Il s’agit de s’assurer que les ressources notamment hertziennes mobilisables par ces réseaux permettent de répondre au besoin.Ainsi que précedemment expliqué, différentes réponses peuvent exister entre des bandes de fréquences soumises à un régime d’autorisation qui garantissent l’exclusivité de l’utilisation et des bandes de fréquences libres. Ces différents régimes d’utilisation peuvent répondre à différents besoins, dépendant de l’application souhaitée.

3. Ouverture

C’est un sujet qui peut se décomposer en deux thèmes : la fluidité et l’interopérabilité. La problématique fondamentale de l’Internet des objets est de savoir comment tous les objets fonctionnent ensemble et communiquent entre eux. Il en résulte des enjeux majeurs d’interopérabilité : comment faire en sorte que deux objets se comprennent et qu’ils parlent le même langage ?

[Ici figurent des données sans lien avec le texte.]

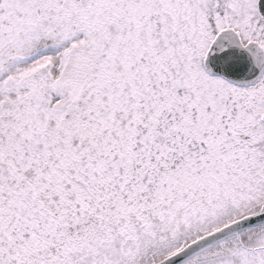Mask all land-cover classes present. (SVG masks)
I'll list each match as a JSON object with an SVG mask.
<instances>
[{"label":"snow or ice","instance_id":"obj_1","mask_svg":"<svg viewBox=\"0 0 264 264\" xmlns=\"http://www.w3.org/2000/svg\"><path fill=\"white\" fill-rule=\"evenodd\" d=\"M0 264H264V0H0Z\"/></svg>","mask_w":264,"mask_h":264}]
</instances>
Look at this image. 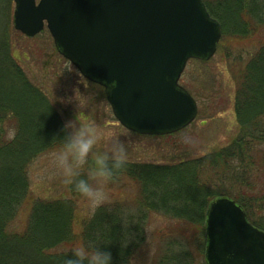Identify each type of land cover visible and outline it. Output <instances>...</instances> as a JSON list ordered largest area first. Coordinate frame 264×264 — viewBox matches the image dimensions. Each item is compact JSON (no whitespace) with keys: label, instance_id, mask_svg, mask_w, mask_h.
Segmentation results:
<instances>
[{"label":"trees","instance_id":"1","mask_svg":"<svg viewBox=\"0 0 264 264\" xmlns=\"http://www.w3.org/2000/svg\"><path fill=\"white\" fill-rule=\"evenodd\" d=\"M204 3L221 24L222 38L261 37L236 85L238 136L228 148L194 161L129 163L103 188L119 184L120 189H134V206L128 201L105 203L85 218L78 216L77 204L86 198L68 185L70 198H34L30 192L31 165L55 153L69 129L57 102L12 63L8 28L0 20V264H64L71 248L88 242L110 249L113 264H134L148 240L147 218L154 214L166 217L170 225L152 264H194L192 250L202 247L208 204L223 196H237L249 221L264 229V223L252 221L255 201L242 194L250 188V167H258L255 159L264 168V0ZM125 179L128 183L121 184ZM25 208L29 211L20 221ZM191 230L196 237L190 241Z\"/></svg>","mask_w":264,"mask_h":264},{"label":"water","instance_id":"2","mask_svg":"<svg viewBox=\"0 0 264 264\" xmlns=\"http://www.w3.org/2000/svg\"><path fill=\"white\" fill-rule=\"evenodd\" d=\"M14 29L46 28L58 53L104 89L115 119L146 136L189 126L198 108L179 85L190 60L209 61L222 37L202 0H13ZM205 264H264V232L229 198L206 211Z\"/></svg>","mask_w":264,"mask_h":264},{"label":"rangeland","instance_id":"3","mask_svg":"<svg viewBox=\"0 0 264 264\" xmlns=\"http://www.w3.org/2000/svg\"><path fill=\"white\" fill-rule=\"evenodd\" d=\"M202 1L204 3L212 0ZM13 12V0H0V20L2 25L8 28V40L12 44V63L20 66L29 80L50 99L57 102L65 123L80 117L81 122H93L100 127L105 139L114 134H121V139L136 140L140 144V150L131 155L130 163L175 165L194 161L219 149L228 148L238 136L239 127L234 107L236 85L240 72L261 45H259L261 37L256 36V33L254 38L244 41H238L233 37H221L212 59L207 62L190 60L187 63L179 83L195 100L198 108L197 116L185 129L169 136L155 137L139 135L121 126L112 113L103 88L84 79L78 70L58 53L46 28L33 38H27L15 31ZM215 20L219 23L217 19ZM10 135L12 136V133ZM107 147L106 142L101 140L95 150L106 151ZM54 155L55 153L37 159L29 169L30 192L34 198L52 199L63 195L70 198L66 191L67 185L62 182L60 171L54 163ZM255 160L258 167H250L251 173L248 176L250 188L248 192H242V194L255 201L252 221L263 225L264 168H260V165H263L260 158ZM91 161L90 158L89 163ZM234 166L239 167V162L235 161ZM126 180H123L121 184L128 183ZM103 192L104 199L100 204H93L88 199L80 200L77 204L78 216L89 217L97 207L105 203L128 201L134 206L136 200L134 189H120V185L117 184V188L112 187L110 190L103 188ZM227 198L241 206L236 201L237 196ZM132 208L131 211L134 210V207ZM28 211L29 208L22 211L20 221L25 219ZM169 222L162 215L148 216L146 229L148 240L135 257L134 264H152L158 258L161 253L162 236L167 234ZM257 228L264 232L260 226ZM192 231H188L190 241L194 236ZM202 239V247H197L195 250L192 248L195 255L194 264H205V221ZM150 242L154 245L148 248ZM191 245L193 246L192 242Z\"/></svg>","mask_w":264,"mask_h":264},{"label":"clouds","instance_id":"4","mask_svg":"<svg viewBox=\"0 0 264 264\" xmlns=\"http://www.w3.org/2000/svg\"><path fill=\"white\" fill-rule=\"evenodd\" d=\"M81 121L78 117L65 123V129L71 131L55 152L54 163L65 185L93 204H100L104 199L103 186L126 168L131 155L140 150V144L132 138L121 139V134L105 139L95 123ZM101 140L108 145L106 151L95 150ZM90 158L91 166L83 171ZM69 253L64 264H113L111 250L94 242L75 246Z\"/></svg>","mask_w":264,"mask_h":264}]
</instances>
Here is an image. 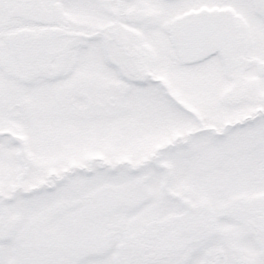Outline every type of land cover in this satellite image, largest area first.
Masks as SVG:
<instances>
[{"label": "snow or ice", "instance_id": "obj_1", "mask_svg": "<svg viewBox=\"0 0 264 264\" xmlns=\"http://www.w3.org/2000/svg\"><path fill=\"white\" fill-rule=\"evenodd\" d=\"M0 264H264V0H0Z\"/></svg>", "mask_w": 264, "mask_h": 264}]
</instances>
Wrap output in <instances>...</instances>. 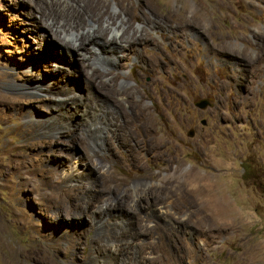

Les problèmes d’interopérabilité soulèvent aussi des questions d’écosystème, notamment de maîtrise de la chaîne de valeur. En effet, celui qui maîtrise le langage commun occupe une position centrale dans la chaîne de valeur, ce qui peut avoir un fort impact. C’est un point d’attention pour l’ARCEP. Une partie de ces questions d’interopérabilité sont relativement proches des enjeux que traitent le régulateur des télécoms sur les communications électroniques, mais une grande partie le dépasse largement, notamment les enjeux relatifs aux données, aux services et aux applications qui en sont faits, par exemple dans les réseaux énergétiques.

4. Confiance

L’enjeu de la confiance englobe deux sujets d’attention : les données personnelles et la sécurité des réseaux. D’une part, les données sont au cœur de l’Internet des objets. Lorsqu’il s’agit de données personnelles, elles doivent être traitées dans le respect des obligations applicables ; ce point sera essentiel pour la confiance des utilisateurs. Ainsi, l’ARCEP travaille en collaboration avec la CNIL sur cette question. D’autre part, la sécurité des réseaux est un enjeu systèmique. La multiplication des objets connectés peut multiplier les possibilités d’attaque. Si les réseaux soient conçus à l’origine avec des dimensions de sécurités relativement importantes, il faut sécuriser la chaîne de valeur de bout en bout et les premiers points d’attention portent peut-être plutôt sur les couches logicielles et la bonne mise à jour des politiques de sécurité (e.g. gestion des mots de passe).

5. Mutation

Le développement des objets connectés impacte les modes d’organisation, les besoins en compétences et les modèles d’affaire. Organiser un dialogue régulier avec l’écosystème apparaît important pour mieux comprendre anticiper ces évolutions. Ces sujets constituent des points de réflexion, notamment avec la DGE.


Source : ARCEP

Le développement de l’Internet des objets est un rendez-vous que l’ARCEP ne peut pas manquer. Le régulateur des communications électroniques se doit de faire en sorte que la connectivité soit présente pour permettre ces évolutions importantes dans un grand nombre de domaines industriels, dont celui de l’énergie.

Guillaume Mellier
7 juin 2016






Guillaume Mellier est Directeur de l’accès fixe et des relations avec les collectivités territoriales, en charge du projet « Internet des objets » de l’ARCEP.